OTTAWA, March 21, 2018 /CNW/ - CannaRoyalty Corp. (CSE:CRZ) (OTCQX:CNNRF) ("CannaRoyalty" or the "Company") announced today that it has received a receipt for a preliminary short form prospectus (the "Prospectus") of the Company from the securities regulators in each of the provinces of Canada (other than Quebec) with respect to its previously announced $15,000,000 bought deal offering of units of the Company (the "Offering").
The Offering is expected to close on or about April 4, 2018 and is subject to certain conditions including, but not limited to, the receipt of all necessary regulatory and stock exchange approvals, including approval of the Canadian Securities Exchange and applicable securities regulatory authorities.
Early Warrant Exercise Incentive Program
The Company also announced today it intends to implement an early warrant exercise incentive program (the "Program") with respect to the outstanding common share purchase warrants of the Company issued on February 15, 2017 (the "2017 Warrants"). Under the Program, each 2017 Warrant that is exercised in accordance with its terms between 9:00 AM (EST) on the closing date of the Offering (the "Closing Date") and 4:30 PM (EST) on the 30th day following the Closing Date (the "Early Exercise Period"), will receive one common share of the Company (each, a "Common Share") and one-quarter (¼) of one Common Share purchase warrant (each whole Common Share purchase warrant, an "Incentive Warrant") entitling the holder thereof to purchase one Common Share until the date that is three years following the Closing Date at an exercise price of $5.50. The Incentive Warrants will be subject to a 15-day accelerated expiry provision if the Company's daily volume weighted average share price is greater than $8.00 for 15 consecutive trading days following issuance of the Incentive Warrants.
The Company has given notice to list the Incentive Warrants and the Common Shares underlying the Incentive Warrants on the Canadian Securities Exchange (the "CSE").
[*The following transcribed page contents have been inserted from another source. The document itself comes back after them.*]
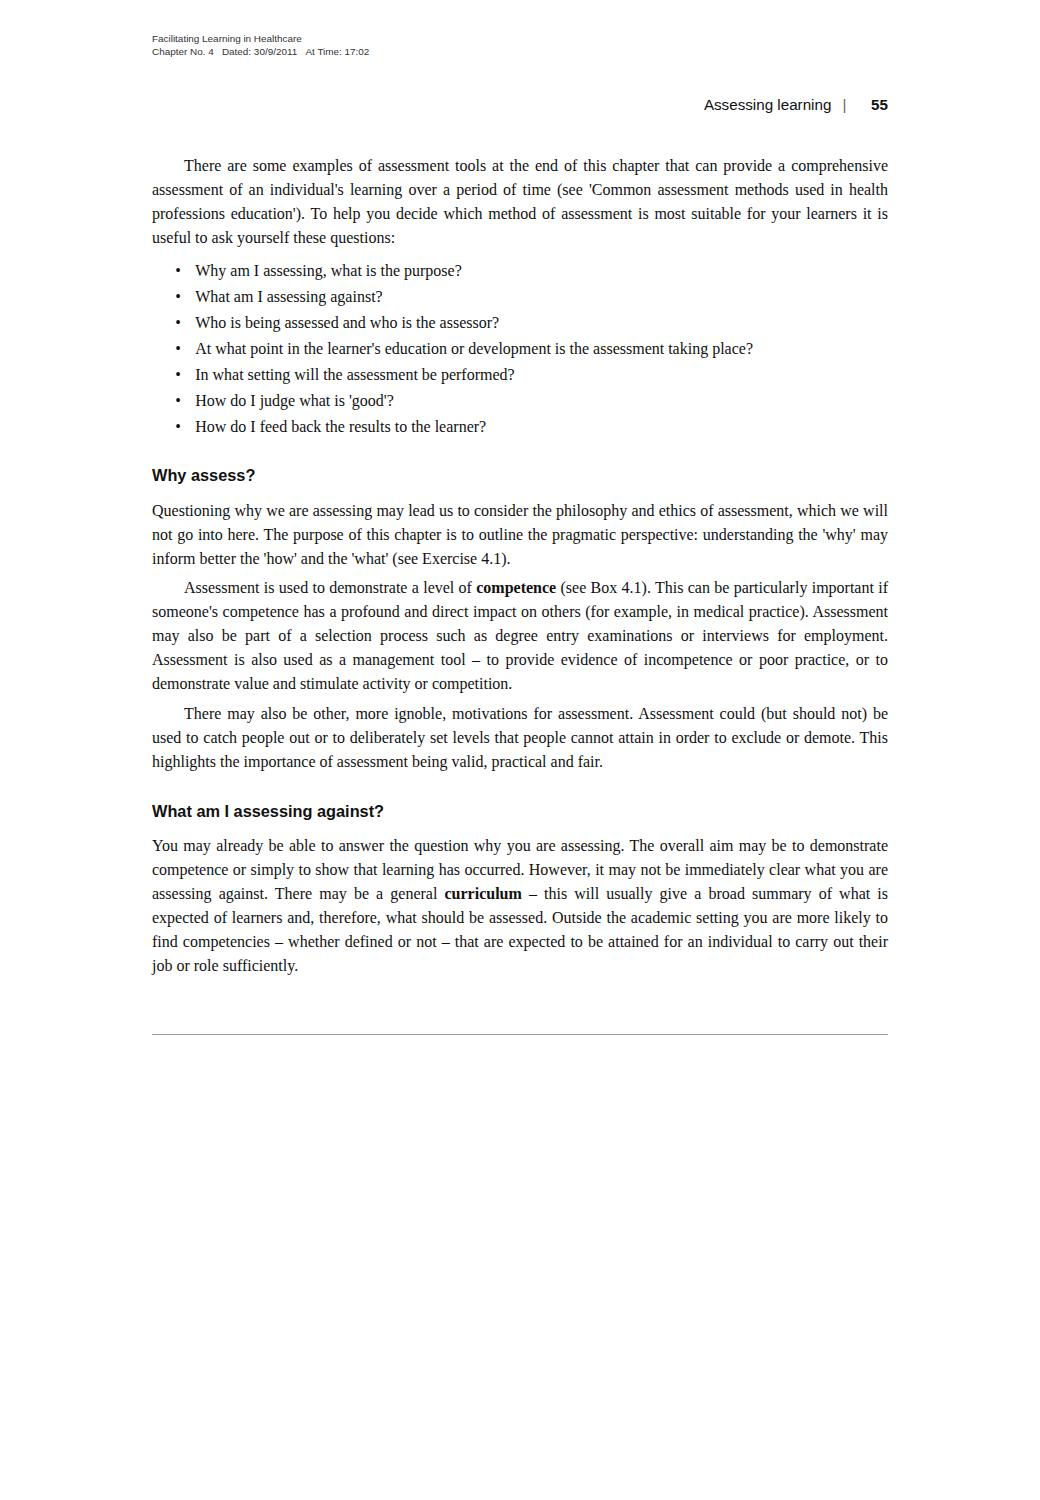Facilitating Learning in Healthcare
Chapter No. 4 Dated: 30/9/2011 At Time: 17:02
Assessing learning | 55
There are some examples of assessment tools at the end of this chapter that can provide a comprehensive assessment of an individual's learning over a period of time (see 'Common assessment methods used in health professions education'). To help you decide which method of assessment is most suitable for your learners it is useful to ask yourself these questions:
Why am I assessing, what is the purpose?
What am I assessing against?
Who is being assessed and who is the assessor?
At what point in the learner's education or development is the assessment taking place?
In what setting will the assessment be performed?
How do I judge what is 'good'?
How do I feed back the results to the learner?
Why assess?
Questioning why we are assessing may lead us to consider the philosophy and ethics of assessment, which we will not go into here. The purpose of this chapter is to outline the pragmatic perspective: understanding the 'why' may inform better the 'how' and the 'what' (see Exercise 4.1).
Assessment is used to demonstrate a level of competence (see Box 4.1). This can be particularly important if someone's competence has a profound and direct impact on others (for example, in medical practice). Assessment may also be part of a selection process such as degree entry examinations or interviews for employment. Assessment is also used as a management tool – to provide evidence of incompetence or poor practice, or to demonstrate value and stimulate activity or competition.
There may also be other, more ignoble, motivations for assessment. Assessment could (but should not) be used to catch people out or to deliberately set levels that people cannot attain in order to exclude or demote. This highlights the importance of assessment being valid, practical and fair.
What am I assessing against?
You may already be able to answer the question why you are assessing. The overall aim may be to demonstrate competence or simply to show that learning has occurred. However, it may not be immediately clear what you are assessing against. There may be a general curriculum – this will usually give a broad summary of what is expected of learners and, therefore, what should be assessed. Outside the academic setting you are more likely to find competencies – whether defined or not – that are expected to be attained for an individual to carry out their job or role sufficiently.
Listing will be subject to the Company fulfilling all of the requirements of the CSE.
Any holders of 2017 Warrants who are U.S. Persons or who wish to exercise such warrants in the United States must provide documentation satisfactory to the Company that the exercise thereof will be exempt from the registration requirements of the United States Securities Act of 1933, as amended (the "U.S. Securities Act"). The right to acquire, and the distribution of, up to an additional 485,625 Incentive Warrants will be qualified by the Prospectus.
If 2017 Warrants are not exercised prior to the end of the Early Exercise Period, the 2017 Warrants will remain outstanding and continue to be exercisable on the same terms applicable to such 2017 Warrants as they existed prior to the commencement of the Program. As a result of the Program, the Company will not proceed with the early exercise incentive program the Company announced on January 26, 2018.
No commission or other fee will be paid to the underwriters involved in the Offering in connection with the distribution of the Incentive Warrants. The underwriters involved in the Offering are not involved, directly or indirectly, in the issuance, offer and sale of the Incentive Warrants being distributed pursuant to the Prospectus.
The securities being offered have not been, nor will they be, registered under the U.S. Securities Act as amended, and may not be offered or sold in the United States or to, or for the account or benefit of, U.S. persons absent registration or an applicable exemption from the registration requirements. This press release shall not constitute an offer to sell or the solicitation of an offer to buy nor shall there be any sale of the securities in any state in which such offer, solicitation or sale would be unlawful.